原文:
::::::

まず、井上さんにお伺いしますが、大正地区といえば、メークインの国内生産量で約3分の1のシェアを誇る一大産地です。皆さん大規模農業を営まれていると思うのですが、その環境の中で雪蔵甘熟メークインが生まれたきっかけを教えてください。
井上:メークインは30年ほど前から自前で選果場を持ち、箱詰めして出荷してきたのですが、冬の出荷が終わった後に自宅用として保存し芽を取りながら食べていたメークインが、甘味を増しておいしかったんです。また、以前から自分の育てた農産物がどんな人に届けられ、どんなふうに食べられているのか知りたかったので、「自分のジャガイモに付加価値をつけて直接販売をしてみたい」との思いがあり、雪蔵熟成を始めました。

::::::

提供された記録:

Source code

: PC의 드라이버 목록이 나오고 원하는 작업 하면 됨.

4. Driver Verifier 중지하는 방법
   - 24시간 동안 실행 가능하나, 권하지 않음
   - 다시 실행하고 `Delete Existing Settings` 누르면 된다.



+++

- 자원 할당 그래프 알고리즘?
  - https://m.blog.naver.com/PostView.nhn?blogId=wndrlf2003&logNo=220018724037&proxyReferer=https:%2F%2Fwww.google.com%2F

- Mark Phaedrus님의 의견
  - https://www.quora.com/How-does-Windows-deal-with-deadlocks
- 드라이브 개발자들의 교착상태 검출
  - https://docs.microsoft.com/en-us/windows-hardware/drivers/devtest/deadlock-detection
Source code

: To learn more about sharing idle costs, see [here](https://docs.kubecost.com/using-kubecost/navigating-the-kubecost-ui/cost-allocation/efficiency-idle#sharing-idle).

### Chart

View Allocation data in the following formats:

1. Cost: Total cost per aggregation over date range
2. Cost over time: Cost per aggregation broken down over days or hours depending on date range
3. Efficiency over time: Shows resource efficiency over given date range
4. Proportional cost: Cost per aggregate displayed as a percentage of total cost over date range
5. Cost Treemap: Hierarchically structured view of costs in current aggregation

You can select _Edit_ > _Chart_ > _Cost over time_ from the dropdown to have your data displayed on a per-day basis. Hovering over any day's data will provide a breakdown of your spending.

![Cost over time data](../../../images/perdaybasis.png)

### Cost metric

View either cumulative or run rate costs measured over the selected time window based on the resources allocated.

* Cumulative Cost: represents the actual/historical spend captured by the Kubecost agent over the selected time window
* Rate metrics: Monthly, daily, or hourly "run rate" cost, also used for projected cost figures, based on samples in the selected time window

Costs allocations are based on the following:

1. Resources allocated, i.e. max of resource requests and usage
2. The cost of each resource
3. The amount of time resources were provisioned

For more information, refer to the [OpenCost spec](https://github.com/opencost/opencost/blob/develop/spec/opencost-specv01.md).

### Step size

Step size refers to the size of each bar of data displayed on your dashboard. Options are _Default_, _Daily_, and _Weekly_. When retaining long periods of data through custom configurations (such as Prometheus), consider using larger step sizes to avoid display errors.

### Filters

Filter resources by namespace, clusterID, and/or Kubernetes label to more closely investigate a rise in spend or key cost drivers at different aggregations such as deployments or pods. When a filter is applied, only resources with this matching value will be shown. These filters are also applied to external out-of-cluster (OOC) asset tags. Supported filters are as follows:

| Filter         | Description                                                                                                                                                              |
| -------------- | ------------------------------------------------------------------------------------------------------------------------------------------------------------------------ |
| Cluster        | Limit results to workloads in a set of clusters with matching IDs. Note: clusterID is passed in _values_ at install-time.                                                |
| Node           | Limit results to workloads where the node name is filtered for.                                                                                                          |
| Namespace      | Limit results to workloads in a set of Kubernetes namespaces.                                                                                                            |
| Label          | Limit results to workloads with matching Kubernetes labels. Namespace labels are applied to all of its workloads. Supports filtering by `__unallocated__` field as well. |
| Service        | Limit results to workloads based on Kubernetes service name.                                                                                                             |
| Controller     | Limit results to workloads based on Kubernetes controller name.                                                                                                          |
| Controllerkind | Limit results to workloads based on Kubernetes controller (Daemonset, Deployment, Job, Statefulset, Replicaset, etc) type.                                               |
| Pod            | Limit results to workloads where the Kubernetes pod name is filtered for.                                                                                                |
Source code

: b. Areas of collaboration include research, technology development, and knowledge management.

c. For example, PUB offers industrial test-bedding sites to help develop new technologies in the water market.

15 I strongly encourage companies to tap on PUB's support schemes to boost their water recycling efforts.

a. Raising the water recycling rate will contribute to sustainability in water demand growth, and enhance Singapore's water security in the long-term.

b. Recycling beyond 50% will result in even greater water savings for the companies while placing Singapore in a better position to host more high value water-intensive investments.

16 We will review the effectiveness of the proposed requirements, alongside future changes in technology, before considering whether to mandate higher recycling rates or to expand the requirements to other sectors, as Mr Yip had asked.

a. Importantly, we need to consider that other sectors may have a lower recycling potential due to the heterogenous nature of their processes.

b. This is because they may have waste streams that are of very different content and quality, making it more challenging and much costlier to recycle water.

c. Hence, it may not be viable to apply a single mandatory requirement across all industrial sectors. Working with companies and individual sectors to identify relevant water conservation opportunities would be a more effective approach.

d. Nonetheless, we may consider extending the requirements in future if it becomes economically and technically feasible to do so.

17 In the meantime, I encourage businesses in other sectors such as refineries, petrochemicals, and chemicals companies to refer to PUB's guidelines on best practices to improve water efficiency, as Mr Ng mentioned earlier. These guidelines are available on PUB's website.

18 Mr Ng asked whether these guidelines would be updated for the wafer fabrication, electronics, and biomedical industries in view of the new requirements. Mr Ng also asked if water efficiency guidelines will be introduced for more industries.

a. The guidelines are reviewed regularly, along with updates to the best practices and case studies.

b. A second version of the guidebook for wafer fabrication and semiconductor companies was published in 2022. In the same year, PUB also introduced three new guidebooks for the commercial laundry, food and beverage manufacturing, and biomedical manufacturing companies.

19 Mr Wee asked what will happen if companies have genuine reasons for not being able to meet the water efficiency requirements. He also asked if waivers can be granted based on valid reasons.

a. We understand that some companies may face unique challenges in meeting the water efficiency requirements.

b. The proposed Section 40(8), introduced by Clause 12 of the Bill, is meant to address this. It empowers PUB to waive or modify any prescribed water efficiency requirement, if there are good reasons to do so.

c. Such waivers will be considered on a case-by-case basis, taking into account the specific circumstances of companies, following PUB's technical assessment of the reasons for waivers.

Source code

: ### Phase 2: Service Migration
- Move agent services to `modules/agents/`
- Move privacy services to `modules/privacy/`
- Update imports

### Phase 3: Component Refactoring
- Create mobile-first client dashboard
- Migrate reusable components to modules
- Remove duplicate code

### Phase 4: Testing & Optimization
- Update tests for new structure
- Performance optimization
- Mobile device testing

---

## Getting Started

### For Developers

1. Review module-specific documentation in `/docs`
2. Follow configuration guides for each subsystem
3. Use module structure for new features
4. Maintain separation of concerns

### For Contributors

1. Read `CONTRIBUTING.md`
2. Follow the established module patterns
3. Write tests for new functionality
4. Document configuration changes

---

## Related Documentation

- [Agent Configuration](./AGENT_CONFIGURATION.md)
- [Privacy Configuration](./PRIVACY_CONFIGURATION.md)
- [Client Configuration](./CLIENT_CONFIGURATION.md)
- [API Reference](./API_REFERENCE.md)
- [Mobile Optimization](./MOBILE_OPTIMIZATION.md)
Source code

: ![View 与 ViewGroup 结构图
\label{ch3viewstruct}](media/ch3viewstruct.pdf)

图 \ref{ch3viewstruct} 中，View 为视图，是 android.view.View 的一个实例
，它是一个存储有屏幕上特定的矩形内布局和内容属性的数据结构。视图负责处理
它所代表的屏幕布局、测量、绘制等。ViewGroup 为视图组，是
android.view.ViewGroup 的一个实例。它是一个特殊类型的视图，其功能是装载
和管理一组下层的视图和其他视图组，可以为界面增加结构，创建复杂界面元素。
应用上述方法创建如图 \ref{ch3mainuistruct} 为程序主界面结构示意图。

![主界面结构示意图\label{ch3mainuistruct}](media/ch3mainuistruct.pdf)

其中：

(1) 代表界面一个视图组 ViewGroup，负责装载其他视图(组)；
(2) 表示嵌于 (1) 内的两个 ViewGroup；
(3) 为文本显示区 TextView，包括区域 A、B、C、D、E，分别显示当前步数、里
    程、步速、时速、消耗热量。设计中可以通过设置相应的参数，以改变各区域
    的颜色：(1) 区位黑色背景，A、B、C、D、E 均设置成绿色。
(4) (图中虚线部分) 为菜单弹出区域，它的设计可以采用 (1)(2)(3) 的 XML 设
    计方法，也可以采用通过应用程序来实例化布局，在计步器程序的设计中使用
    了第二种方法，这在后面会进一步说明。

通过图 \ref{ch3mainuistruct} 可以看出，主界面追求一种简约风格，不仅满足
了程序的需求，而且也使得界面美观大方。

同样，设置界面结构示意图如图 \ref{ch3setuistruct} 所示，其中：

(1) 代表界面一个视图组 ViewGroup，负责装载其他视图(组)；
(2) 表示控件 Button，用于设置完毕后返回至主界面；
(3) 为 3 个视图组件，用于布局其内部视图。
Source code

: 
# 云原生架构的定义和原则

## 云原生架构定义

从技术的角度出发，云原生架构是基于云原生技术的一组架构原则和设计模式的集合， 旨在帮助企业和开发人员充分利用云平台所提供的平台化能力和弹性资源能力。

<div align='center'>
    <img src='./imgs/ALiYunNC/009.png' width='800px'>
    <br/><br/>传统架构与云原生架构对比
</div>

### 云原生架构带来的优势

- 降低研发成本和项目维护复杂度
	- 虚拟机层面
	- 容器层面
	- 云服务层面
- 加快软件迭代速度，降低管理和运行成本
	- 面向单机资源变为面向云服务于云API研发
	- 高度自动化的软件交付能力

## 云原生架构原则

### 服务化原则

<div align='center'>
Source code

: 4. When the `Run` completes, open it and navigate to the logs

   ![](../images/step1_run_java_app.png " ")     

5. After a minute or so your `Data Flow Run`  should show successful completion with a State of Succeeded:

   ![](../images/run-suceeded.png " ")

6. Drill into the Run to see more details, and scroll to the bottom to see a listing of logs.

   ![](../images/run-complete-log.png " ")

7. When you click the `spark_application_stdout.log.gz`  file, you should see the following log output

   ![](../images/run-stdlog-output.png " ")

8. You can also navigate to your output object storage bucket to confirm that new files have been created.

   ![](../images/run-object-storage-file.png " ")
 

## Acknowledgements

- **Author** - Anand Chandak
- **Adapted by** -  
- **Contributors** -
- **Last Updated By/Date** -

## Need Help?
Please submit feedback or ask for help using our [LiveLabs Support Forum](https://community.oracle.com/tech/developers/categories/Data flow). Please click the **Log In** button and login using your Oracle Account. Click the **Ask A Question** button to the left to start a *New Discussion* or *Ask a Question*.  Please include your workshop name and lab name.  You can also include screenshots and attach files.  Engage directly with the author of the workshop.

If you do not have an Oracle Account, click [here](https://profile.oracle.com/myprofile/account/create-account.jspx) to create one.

::::::

取り組む問題: 原文によると、大正地区はメークインの国内生産量でどれくらいのシェアを誇るか、答えてください。 記録はこの作業に関係しない。

回答欄: 約3分の1